Characters that don’t fit in a WideChar are rare
When speaking of characters outside the BMP (Basic Multilingual Plane , ie. what fits in a single WideChar), everyone thinks of Egyptian hieroglyphs or rare/historical Chinese characters, which westerners can safely ignore and easterners will smile about.
Alas, those rare Chinese characters happen in names, and while you could just take the haughty road and ignore that the name of worker #85901 in factory #5627 was getting mangled, when the issue hits well-known politicians… it ended with laws requiring proper support of all the Unicode characters.

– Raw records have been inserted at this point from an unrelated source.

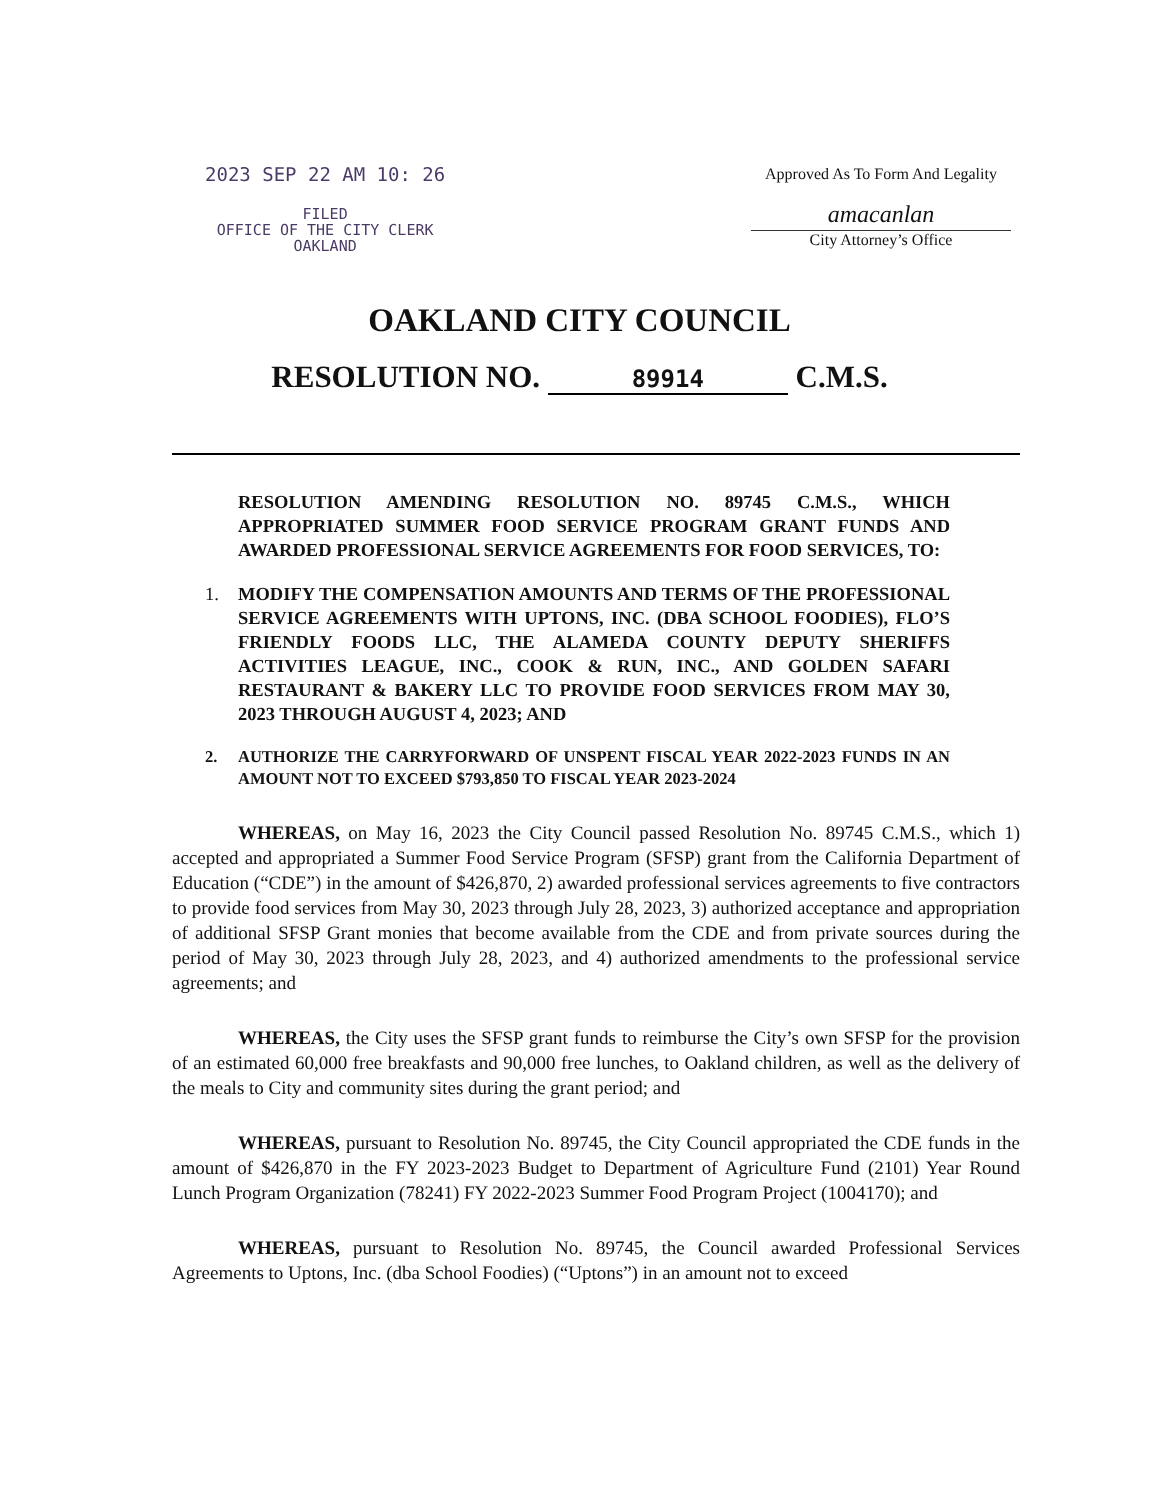2023 SEP 22 AM 10: 26
FILED
OFFICE OF THE CITY CLERK
OAKLAND
Approved As To Form And Legality
amacanlan
City Attorney’s Office
OAKLAND CITY COUNCIL
RESOLUTION NO. 89914 C.M.S.
RESOLUTION AMENDING RESOLUTION NO. 89745 C.M.S., WHICH APPROPRIATED SUMMER FOOD SERVICE PROGRAM GRANT FUNDS AND AWARDED PROFESSIONAL SERVICE AGREEMENTS FOR FOOD SERVICES, TO:
1. MODIFY THE COMPENSATION AMOUNTS AND TERMS OF THE PROFESSIONAL SERVICE AGREEMENTS WITH UPTONS, INC. (DBA SCHOOL FOODIES), FLO’S FRIENDLY FOODS LLC, THE ALAMEDA COUNTY DEPUTY SHERIFFS ACTIVITIES LEAGUE, INC., COOK & RUN, INC., AND GOLDEN SAFARI RESTAURANT & BAKERY LLC TO PROVIDE FOOD SERVICES FROM MAY 30, 2023 THROUGH AUGUST 4, 2023; AND
2. AUTHORIZE THE CARRYFORWARD OF UNSPENT FISCAL YEAR 2022-2023 FUNDS IN AN AMOUNT NOT TO EXCEED $793,850 TO FISCAL YEAR 2023-2024
WHEREAS, on May 16, 2023 the City Council passed Resolution No. 89745 C.M.S., which 1) accepted and appropriated a Summer Food Service Program (SFSP) grant from the California Department of Education (“CDE”) in the amount of $426,870, 2) awarded professional services agreements to five contractors to provide food services from May 30, 2023 through July 28, 2023, 3) authorized acceptance and appropriation of additional SFSP Grant monies that become available from the CDE and from private sources during the period of May 30, 2023 through July 28, 2023, and 4) authorized amendments to the professional service agreements; and
WHEREAS, the City uses the SFSP grant funds to reimburse the City’s own SFSP for the provision of an estimated 60,000 free breakfasts and 90,000 free lunches, to Oakland children, as well as the delivery of the meals to City and community sites during the grant period; and
WHEREAS, pursuant to Resolution No. 89745, the City Council appropriated the CDE funds in the amount of $426,870 in the FY 2023-2023 Budget to Department of Agriculture Fund (2101) Year Round Lunch Program Organization (78241) FY 2022-2023 Summer Food Program Project (1004170); and
WHEREAS, pursuant to Resolution No. 89745, the Council awarded Professional Services Agreements to Uptons, Inc. (dba School Foodies) (“Uptons”) in an amount not to exceed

Nowadays you also have the Mathematical symbols  outside the BMP, which are cropping up more and more, thanks to growing software support.
But you may not sell your software to China or mathematicians.

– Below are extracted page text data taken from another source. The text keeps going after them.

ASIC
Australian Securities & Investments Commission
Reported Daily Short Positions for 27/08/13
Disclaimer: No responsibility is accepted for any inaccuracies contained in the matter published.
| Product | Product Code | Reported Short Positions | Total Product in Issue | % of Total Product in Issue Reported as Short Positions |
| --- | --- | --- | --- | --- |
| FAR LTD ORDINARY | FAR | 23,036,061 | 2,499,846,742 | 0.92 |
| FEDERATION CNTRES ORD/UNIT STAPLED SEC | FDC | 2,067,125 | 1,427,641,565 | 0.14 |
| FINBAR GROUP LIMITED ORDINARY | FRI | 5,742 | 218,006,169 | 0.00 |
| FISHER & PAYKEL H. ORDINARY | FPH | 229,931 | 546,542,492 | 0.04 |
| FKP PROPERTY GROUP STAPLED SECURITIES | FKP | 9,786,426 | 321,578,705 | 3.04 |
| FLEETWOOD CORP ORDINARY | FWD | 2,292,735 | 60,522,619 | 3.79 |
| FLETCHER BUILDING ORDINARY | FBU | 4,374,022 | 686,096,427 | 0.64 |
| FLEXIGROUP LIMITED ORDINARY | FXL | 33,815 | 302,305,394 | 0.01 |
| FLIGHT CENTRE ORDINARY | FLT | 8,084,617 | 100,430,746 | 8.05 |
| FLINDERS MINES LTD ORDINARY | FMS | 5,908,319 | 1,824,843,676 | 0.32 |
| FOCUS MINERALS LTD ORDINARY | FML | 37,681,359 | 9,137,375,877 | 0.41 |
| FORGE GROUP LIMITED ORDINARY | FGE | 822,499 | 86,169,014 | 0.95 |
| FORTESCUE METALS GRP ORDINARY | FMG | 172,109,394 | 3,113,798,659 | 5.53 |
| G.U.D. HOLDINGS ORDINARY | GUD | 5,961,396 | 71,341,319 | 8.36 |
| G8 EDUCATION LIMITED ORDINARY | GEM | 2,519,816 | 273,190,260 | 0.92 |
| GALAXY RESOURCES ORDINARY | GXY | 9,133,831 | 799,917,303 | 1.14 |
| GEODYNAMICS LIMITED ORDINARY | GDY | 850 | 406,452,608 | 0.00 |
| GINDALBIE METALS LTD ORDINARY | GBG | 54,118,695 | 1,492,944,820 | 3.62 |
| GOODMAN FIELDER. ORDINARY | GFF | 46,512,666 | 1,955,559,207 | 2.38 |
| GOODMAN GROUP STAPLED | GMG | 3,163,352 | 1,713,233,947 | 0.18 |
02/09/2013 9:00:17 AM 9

So, you are safe, aren’t you?
Strike of the Crouching Smileys
But the most common character outside the BMP is a smiley, U+1F602, otherwise knows as “FACE WITH TEARS OF JOY”. At the time of writing, it was ranked #2 in emojitracker .

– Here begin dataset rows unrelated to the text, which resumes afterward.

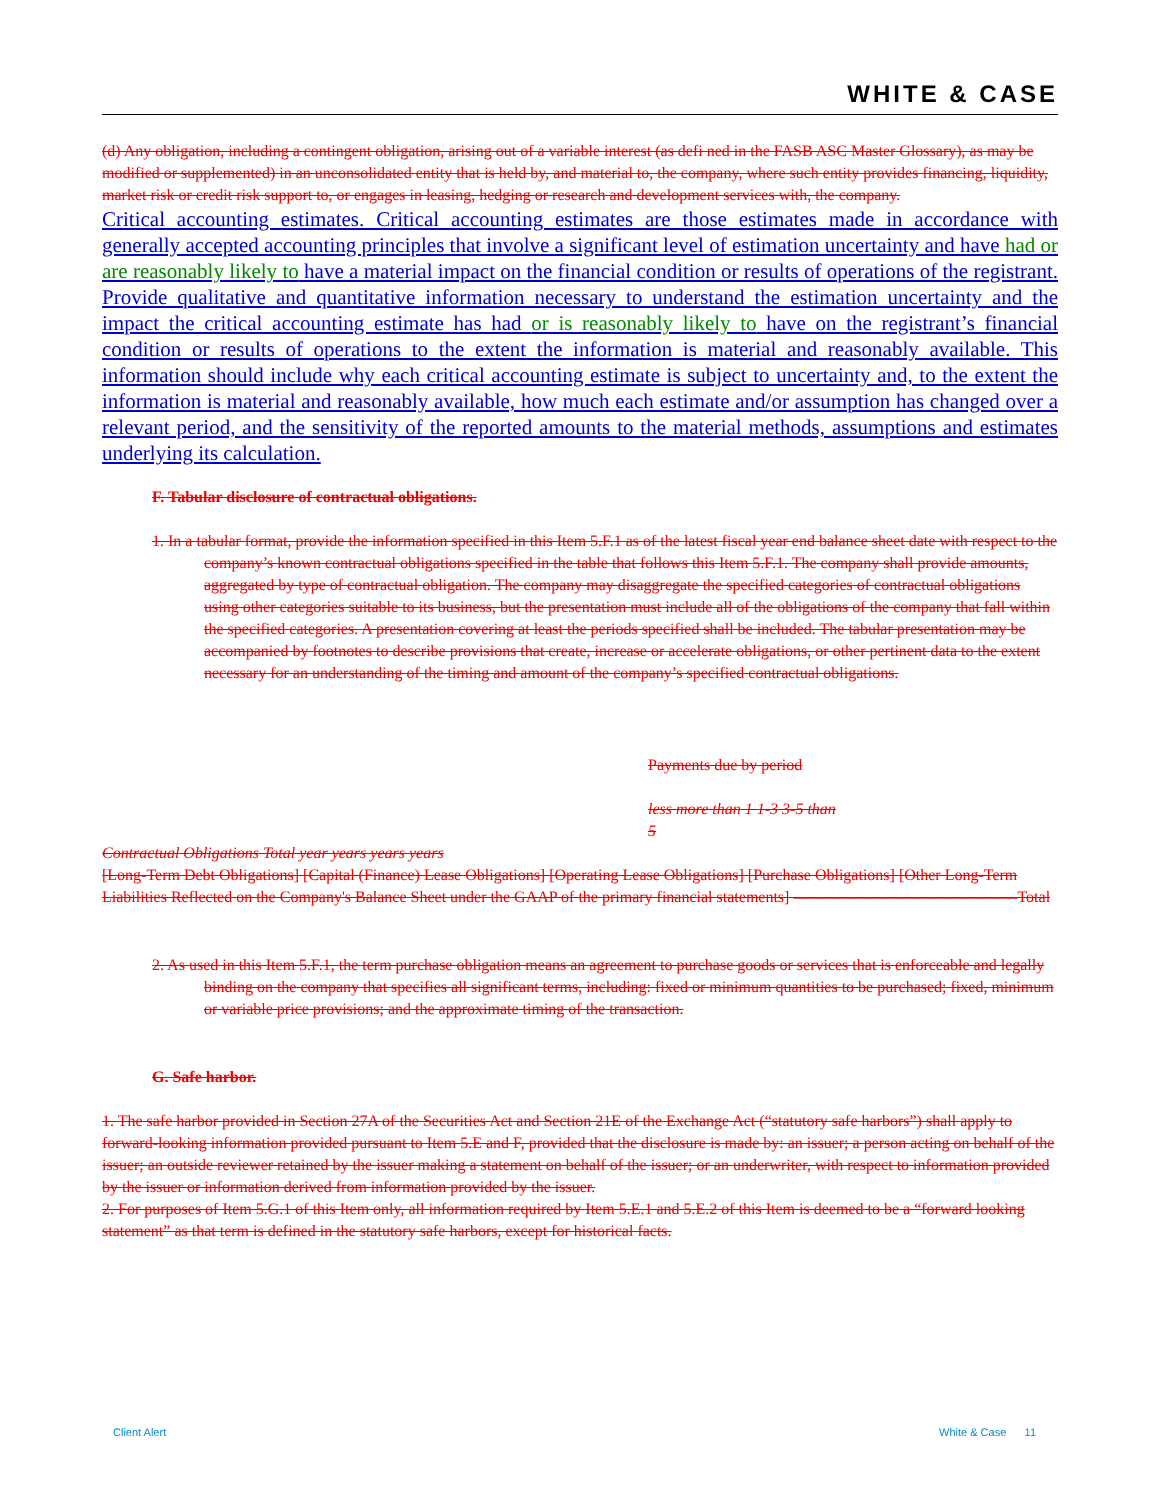WHITE & CASE
(d) Any obligation, including a contingent obligation, arising out of a variable interest (as defi ned in the FASB ASC Master Glossary), as may be modified or supplemented) in an unconsolidated entity that is held by, and material to, the company, where such entity provides financing, liquidity, market risk or credit risk support to, or engages in leasing, hedging or research and development services with, the company.
Critical accounting estimates. Critical accounting estimates are those estimates made in accordance with generally accepted accounting principles that involve a significant level of estimation uncertainty and have had or are reasonably likely to have a material impact on the financial condition or results of operations of the registrant. Provide qualitative and quantitative information necessary to understand the estimation uncertainty and the impact the critical accounting estimate has had or is reasonably likely to have on the registrant’s financial condition or results of operations to the extent the information is material and reasonably available. This information should include why each critical accounting estimate is subject to uncertainty and, to the extent the information is material and reasonably available, how much each estimate and/or assumption has changed over a relevant period, and the sensitivity of the reported amounts to the material methods, assumptions and estimates underlying its calculation.
F. Tabular disclosure of contractual obligations.
1. In a tabular format, provide the information specified in this Item 5.F.1 as of the latest fiscal year end balance sheet date with respect to the company’s known contractual obligations specified in the table that follows this Item 5.F.1. The company shall provide amounts, aggregated by type of contractual obligation. The company may disaggregate the specified categories of contractual obligations using other categories suitable to its business, but the presentation must include all of the obligations of the company that fall within the specified categories. A presentation covering at least the periods specified shall be included. The tabular presentation may be accompanied by footnotes to describe provisions that create, increase or accelerate obligations, or other pertinent data to the extent necessary for an understanding of the timing and amount of the company’s specified contractual obligations.
Payments due by period
less more than 1 1-3 3-5 than
5
Contractual Obligations Total year years years years
[Long-Term Debt Obligations] [Capital (Finance) Lease Obligations] [Operating Lease Obligations] [Purchase Obligations] [Other Long-Term Liabilities Reflected on the Company's Balance Sheet under the GAAP of the primary financial statements] ——————————————Total
2. As used in this Item 5.F.1, the term purchase obligation means an agreement to purchase goods or services that is enforceable and legally binding on the company that specifies all significant terms, including: fixed or minimum quantities to be purchased; fixed, minimum or variable price provisions; and the approximate timing of the transaction.
G. Safe harbor.
1. The safe harbor provided in Section 27A of the Securities Act and Section 21E of the Exchange Act (“statutory safe harbors”) shall apply to forward-looking information provided pursuant to Item 5.E and F, provided that the disclosure is made by: an issuer; a person acting on behalf of the issuer; an outside reviewer retained by the issuer making a statement on behalf of the issuer; or an underwriter, with respect to information provided by the issuer or information derived from information provided by the issuer.
2. For purposes of Item 5.G.1 of this Item only, all information required by Item 5.E.1 and 5.E.2 of this Item is deemed to be a “forward looking statement” as that term is defined in the statutory safe harbors, except for historical facts.
Client Alert White & Case 11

And it has friends like U+1F612 “UNAMUSED FACE” at rank #5.
Not convinced? Check U+1F648, U+1F46F or U+1F357. I’m sure you’ll see the light after seeing those.
If your code crops strings blindly to certain lengths or doesn’t generally treat utf-16 as being the variable-length encoding it is, don’t be surprised if you hear that your software is an “epic fail”. Even infrequent savaging of smileys will have that effect.
Slicing emoji could easily happen if you have a truncation to display, and not only is that not Kawaii , it could also change the meaning of the message as the erroneous sliced character could show up as a question mark “?”…
But you may not sell your software to teens, or may generally frown on the twittering crowds.
So, you are safe, aren’t you?
Reveng of the Hidden Diacritics
Diacritics are not just useful for mathematicians and Zalgo fun , they can have some practical use for us, mere non-English Latin-alphabet users.
Take a random accented character, like “é” in “éric”, well it can be either pre-composed (U+00E9) or decomposed as “e” (U+0065) plus “acute accent” (U+0301).
Size-wise, well a pre-composed ‘é’ is 2 bytes-wide in utf-8 and utf-16, a decomposed one is 3-bytes in utf-8, 4-bytes in utf-16.
Now, why would anyone use decomposed characters? Well as the wikipedia article on pre-composed characters  puts it “precomposed characters are the legacy solution for representing many special letters in various character sets”. Even if you don’t look at Chinese, the hordes of pre-composed Latin characters in the Unicode map certainly contribute to character count inflation.
But pre-composition doesn’t just affect character count, it also affects font complexity and collation, as there is no way around using collation tables to sort out and compare pre-composed characters.
Collation is why comparison and sorting Unicode string is much slower than doing the same for ASCII strings, and why optimistic approaches  can work well in the field.
Fun with Decomposed Diacritics
Comparing and sorting de-composed latin characters is quite simpler, and effectively backward compatible. Upper and lower-casing is similarly much simpler.
Whip up your favorite Unicode Delphi and create a new application. Drop a TEdit and two TLabel. In the Form’s OnCreate have something like:
and in the Edit’s OnChange drop code like:
Label2.Caption := UpperCase(Edit1.Text); // UpperCase, the classic one Label1.Caption := AnsiUpperCase(Edit1.Text); // AnsiUpperCase, the misnommed
Run the application, you’ll see ‘éé’ in the edit box, ‘éÉ’ in the UpperCase label and ‘ÉÉ’ and in the AnsiUpperCase one. The decomposed code survived the classic code!
Similarly, sometimes you have contact lists with alphabetical tabs or shortcuts, but in many cases, those apps don’t handle accented upper-case characters well, and ‘É’ ends up in the ‘Others’ tab rather than the ‘E’ one. If you use a decomposed character. It will work.
If like me you have a diacritic on the first letter of your name, think of the decomposed diacritics. You can’t type them easily, but you can copy-paste them easily. I can’t type É easily either, so it’s a toss.
Oh, and don’t forget to bug the developers later on, when the decomposed character will trip some of their misplaced assumptions that ucs-2 is utf-16 somewhere else in their code 😉